- _Page_
Fictions
7.9
Fictions

livre de Jorge Luis Borges (1944)

Fictions est de ces Ossian, Paradoxe du crétois et autres Jean-Baptiste Botul.


Trois astres littéraires trônent dans le ciel des Fictions de Jorge-Luis Borès et pétrissent le monde qu'elles dépeignent.


De fait, Fictions est un recueil de deux recueils qui porte le nom Fictions.
Or, qu'est-ce qu'une fiction? L'art de feindre. Les Fictions que Borgès sont donc une suite de feintes plus virtuoses les unes que les autres. Des feintes nées des artifices ingénieux d'un esprit droll qui joue à perdre son lecteur. Des artifices, ars et facio, faits avec arts, destinés à feinter, qui donnent leur nom à la deuxième section du recueil.
Mais n'allez pas songer pour autant que Borgès est feignant. Non!
Démiurge, il crée des mondes (la Bibliothèque et la Loterie de Babel, Uqbar Orbis Tertius) des oeuvres ( History of the land called Uqbar de Silas de Silas Haslam), des auteurs - quand il ne s'agit pas d'auteurs fictifs auxquels ils prête une vie réelle, n'est-ce pas, mon cher Dr Watson? - (Philippe Ménard, Herbert Quain,Ts'ui Pên) et des citations, dont la plus représentative de l'effet sur ses lecteurs de ses Fictions: "Les miroirs et la paternité sont abominables parce qu'ils (...) multiplient et (...) divulguent [l'univers] ".
Car en effet, Borgès perd son lecteur dans de très courtes fictions qui lui font perdre pied: on ne sait vite plus qui crée et qui est créé, habilement abandonné dans des ruines circulaires. Qu'est-ce qui est miroir du monde et de quoi Borgès peut-il se réclamer le père? Bien malin qui le saura car il semble que Borgès ne le savait plus lui-même.


Ce qui m'amène au second astre.
En plus de celui du fantastique qui lie inextricablement leurre et mimétisme du réel, sa terrible mais jouissive conséquence: le labirynthe.

- _Données enregistrées_
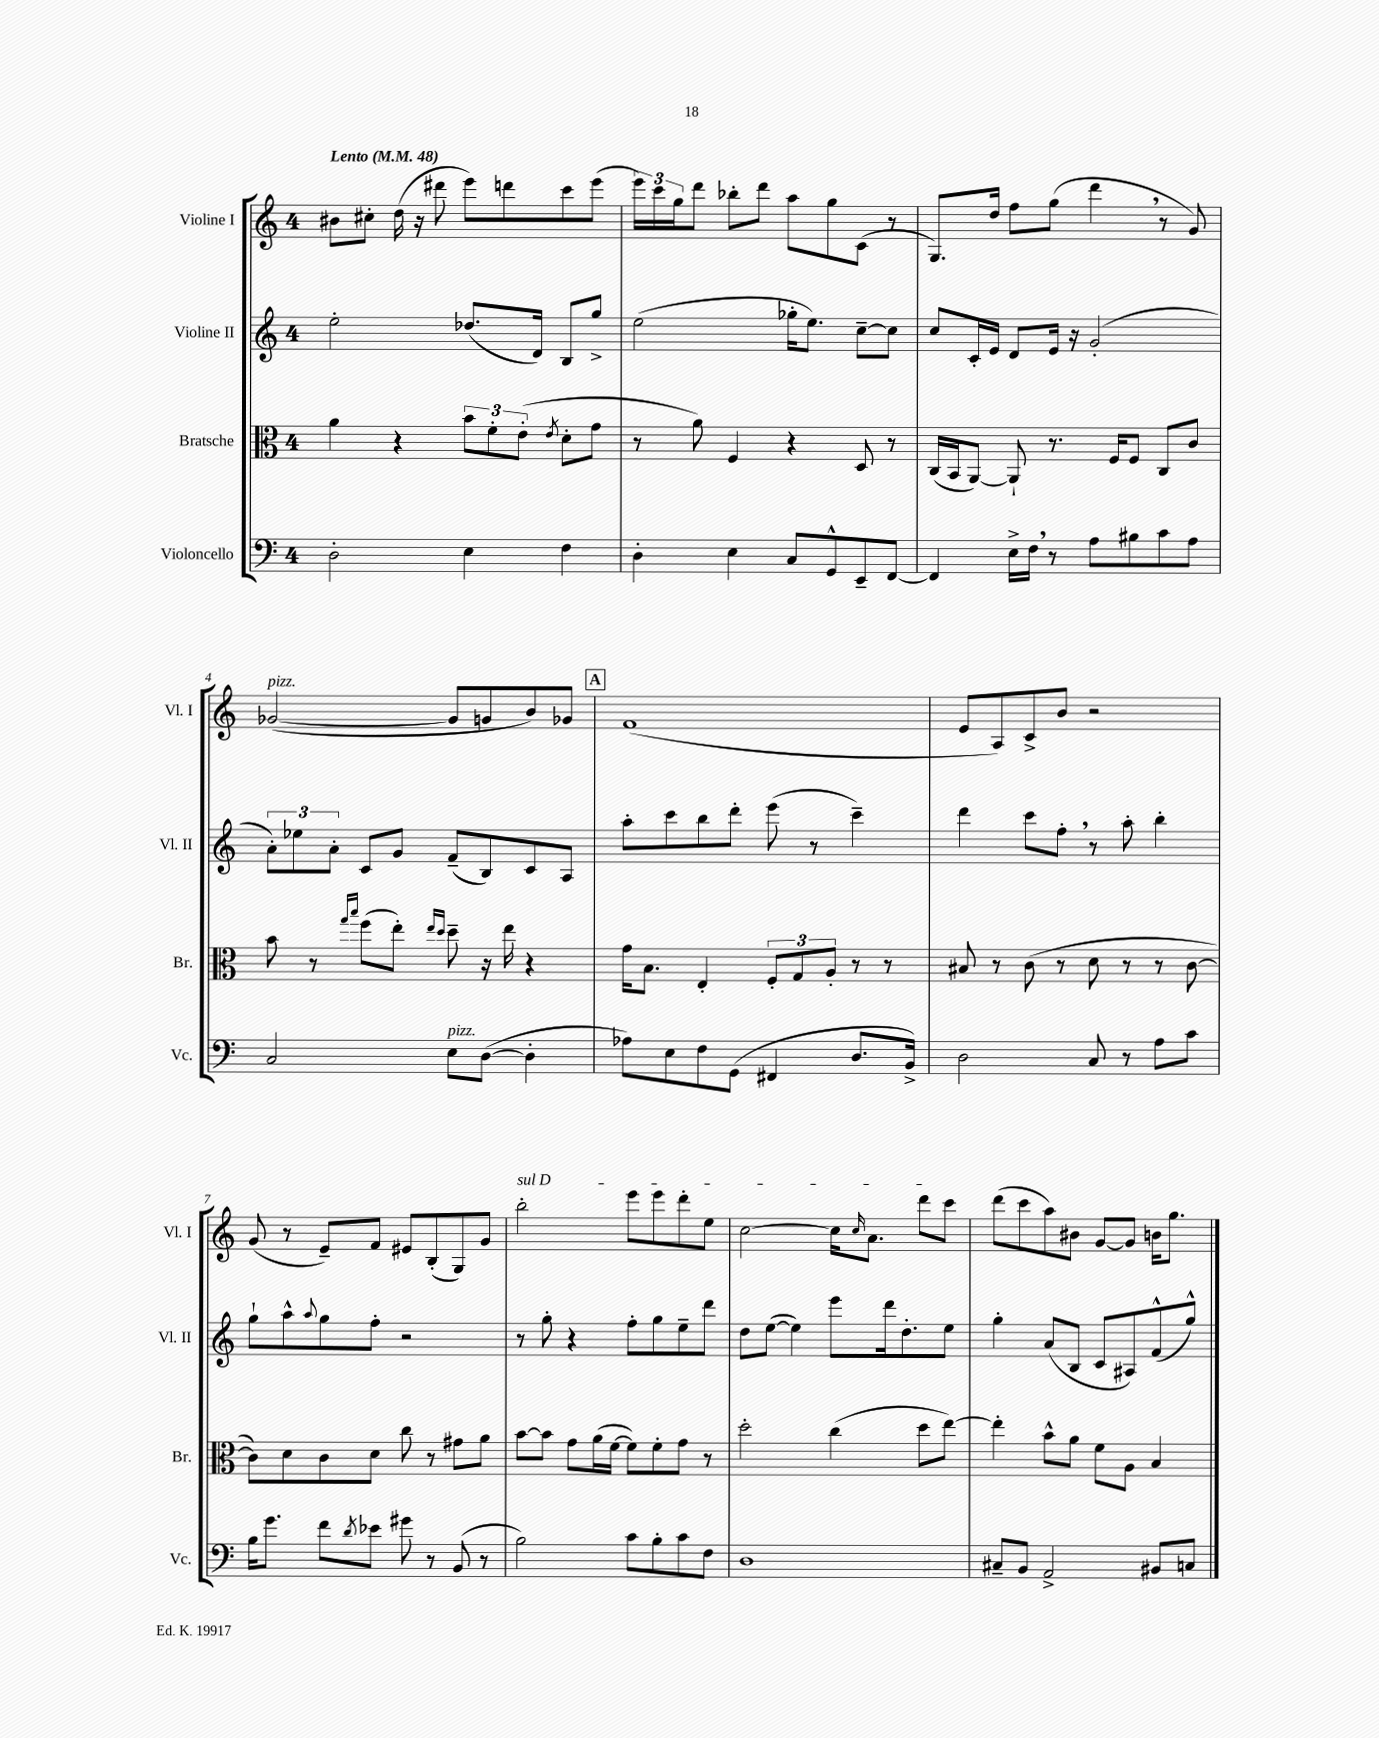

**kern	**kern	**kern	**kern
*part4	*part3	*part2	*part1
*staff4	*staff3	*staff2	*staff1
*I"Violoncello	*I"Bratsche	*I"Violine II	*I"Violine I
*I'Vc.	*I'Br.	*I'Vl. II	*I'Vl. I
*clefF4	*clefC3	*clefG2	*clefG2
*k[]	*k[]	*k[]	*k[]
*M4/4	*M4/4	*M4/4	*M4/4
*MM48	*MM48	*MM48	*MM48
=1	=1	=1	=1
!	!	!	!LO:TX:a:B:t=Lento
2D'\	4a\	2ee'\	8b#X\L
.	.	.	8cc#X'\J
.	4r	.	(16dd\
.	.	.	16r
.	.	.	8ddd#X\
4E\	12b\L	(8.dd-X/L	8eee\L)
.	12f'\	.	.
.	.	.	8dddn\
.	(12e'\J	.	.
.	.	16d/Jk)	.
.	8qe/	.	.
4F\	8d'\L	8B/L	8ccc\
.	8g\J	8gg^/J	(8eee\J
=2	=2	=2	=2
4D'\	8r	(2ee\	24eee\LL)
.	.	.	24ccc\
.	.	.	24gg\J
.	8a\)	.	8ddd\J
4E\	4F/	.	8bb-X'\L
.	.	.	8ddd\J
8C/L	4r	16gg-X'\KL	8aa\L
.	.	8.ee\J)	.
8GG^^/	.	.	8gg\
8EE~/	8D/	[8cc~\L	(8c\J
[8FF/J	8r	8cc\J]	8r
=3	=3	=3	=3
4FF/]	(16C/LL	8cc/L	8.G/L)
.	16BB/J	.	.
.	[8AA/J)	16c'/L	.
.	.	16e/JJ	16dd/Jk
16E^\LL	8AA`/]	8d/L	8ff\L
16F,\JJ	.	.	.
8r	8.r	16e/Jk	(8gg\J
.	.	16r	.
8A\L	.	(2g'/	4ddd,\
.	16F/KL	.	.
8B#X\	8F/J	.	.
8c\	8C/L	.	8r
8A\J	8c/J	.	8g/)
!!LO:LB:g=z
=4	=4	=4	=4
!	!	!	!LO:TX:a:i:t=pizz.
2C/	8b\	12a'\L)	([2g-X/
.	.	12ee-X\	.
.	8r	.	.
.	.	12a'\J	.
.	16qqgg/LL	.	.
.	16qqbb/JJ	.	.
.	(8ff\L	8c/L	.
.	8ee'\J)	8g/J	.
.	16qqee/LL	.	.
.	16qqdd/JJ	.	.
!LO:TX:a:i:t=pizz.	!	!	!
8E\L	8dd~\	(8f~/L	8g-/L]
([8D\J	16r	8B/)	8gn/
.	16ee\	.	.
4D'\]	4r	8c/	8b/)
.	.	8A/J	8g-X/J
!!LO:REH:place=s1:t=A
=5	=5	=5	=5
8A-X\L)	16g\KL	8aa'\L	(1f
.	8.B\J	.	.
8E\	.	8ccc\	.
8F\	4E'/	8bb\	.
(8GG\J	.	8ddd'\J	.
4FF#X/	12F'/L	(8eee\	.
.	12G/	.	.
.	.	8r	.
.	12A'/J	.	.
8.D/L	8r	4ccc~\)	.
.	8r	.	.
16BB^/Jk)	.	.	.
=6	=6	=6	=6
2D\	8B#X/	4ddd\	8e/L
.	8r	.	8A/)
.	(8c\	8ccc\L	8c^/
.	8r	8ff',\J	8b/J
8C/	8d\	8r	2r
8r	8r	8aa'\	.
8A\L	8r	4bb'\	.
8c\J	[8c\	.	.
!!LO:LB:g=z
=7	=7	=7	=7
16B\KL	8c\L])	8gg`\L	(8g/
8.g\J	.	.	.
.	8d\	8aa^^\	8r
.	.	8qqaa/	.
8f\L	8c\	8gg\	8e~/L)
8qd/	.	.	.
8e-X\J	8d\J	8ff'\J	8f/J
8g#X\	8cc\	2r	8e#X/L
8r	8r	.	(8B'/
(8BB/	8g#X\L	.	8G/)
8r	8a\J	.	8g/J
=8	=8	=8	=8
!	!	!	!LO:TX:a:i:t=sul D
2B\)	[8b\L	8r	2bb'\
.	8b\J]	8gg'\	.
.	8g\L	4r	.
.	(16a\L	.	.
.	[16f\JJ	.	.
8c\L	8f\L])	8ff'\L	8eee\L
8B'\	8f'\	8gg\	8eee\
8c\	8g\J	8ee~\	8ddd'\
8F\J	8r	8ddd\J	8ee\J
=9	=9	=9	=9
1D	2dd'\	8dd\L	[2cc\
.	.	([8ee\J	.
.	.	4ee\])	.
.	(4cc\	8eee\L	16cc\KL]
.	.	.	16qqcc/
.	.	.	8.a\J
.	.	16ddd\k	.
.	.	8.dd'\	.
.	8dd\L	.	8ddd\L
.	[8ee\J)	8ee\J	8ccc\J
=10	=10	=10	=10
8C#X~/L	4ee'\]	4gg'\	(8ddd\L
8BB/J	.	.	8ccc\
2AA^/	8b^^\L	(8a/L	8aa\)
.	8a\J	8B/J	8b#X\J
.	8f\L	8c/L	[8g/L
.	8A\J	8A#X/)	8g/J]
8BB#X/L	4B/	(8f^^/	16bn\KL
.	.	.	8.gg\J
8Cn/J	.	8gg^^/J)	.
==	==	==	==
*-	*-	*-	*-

- _Travail à faire_
[1] Transcrivez la critique des Fictions de Borges entre « livre de Jorge » et « section du recueil. », ces deux passages inclus.
[2] Poursuivez la critique des Fictions de Borges à partir de sa dernière phrase.
Les entrées ne sont pas nécessaires pour ce travail.

- _Réponses aux exercices_
[1]
livre de Jorge Luis Borges (1944)

Fictions est de ces Ossian, Paradoxe du crétois et autres Jean-Baptiste Botul.


Trois astres littéraires trônent dans le ciel des Fictions de Jorge-Luis Borès et pétrissent le monde qu'elles dépeignent.


De fait, Fictions est un recueil de deux recueils qui porte le nom Fictions.
Or, qu'est-ce qu'une fiction? L'art de feindre. Les Fictions que Borgès sont donc une suite de feintes plus virtuoses les unes que les autres. Des feintes nées des artifices ingénieux d'un esprit droll qui joue à perdre son lecteur. Des artifices, ars et facio, faits avec arts, destinés à feinter, qui donnent leur nom à la deuxième section du recueil.

[2]
Le Jardin aux sentiers qui bifurquent et les Ruines circulaires ne sauraient être de meilleures périphrases pour cet incomparable dédale littéraire où les jeux sur les nom ( Lönrot, Albert) comme les épigraphes (celui tiré d'Alice en particulier) servent de fil d'Ariane.
Mais qui peut se fier à Ariane là où, comme le dirait Pascal, "le centre est partout et la circonférence nulle part"? Là où tout est géométrie et figures pour mieux perdre le voyageur?
Deux clefs: les nombreuses références aux Mille et une nuits et les variations sur le Martin Fierro de José Hernandez. Borgès s'improvise le héros gaucho, le Dom Quichotte ménardien pour secouer et réveiller le monde endormi dans ses certitudes en usant de plusieurs petites fictions qui l'amène à mettre le désordre où semble l'ordre, à poser la question où s'impose la convention et le principe, à s'étonner et se surprendre du monde environnant comme dans les contes orientaux. Pour empêcher que le sommeil de la raison (que d'autres appellent le monde comme il va) n'engendre des monstres, comme dit le peintre au nom d'une chanteuse pour enfants.


En somme, même si "définir" implique "réduire", comment définir en peu de mots l'incommensurable Fictions de Jorge-Luis Borgès?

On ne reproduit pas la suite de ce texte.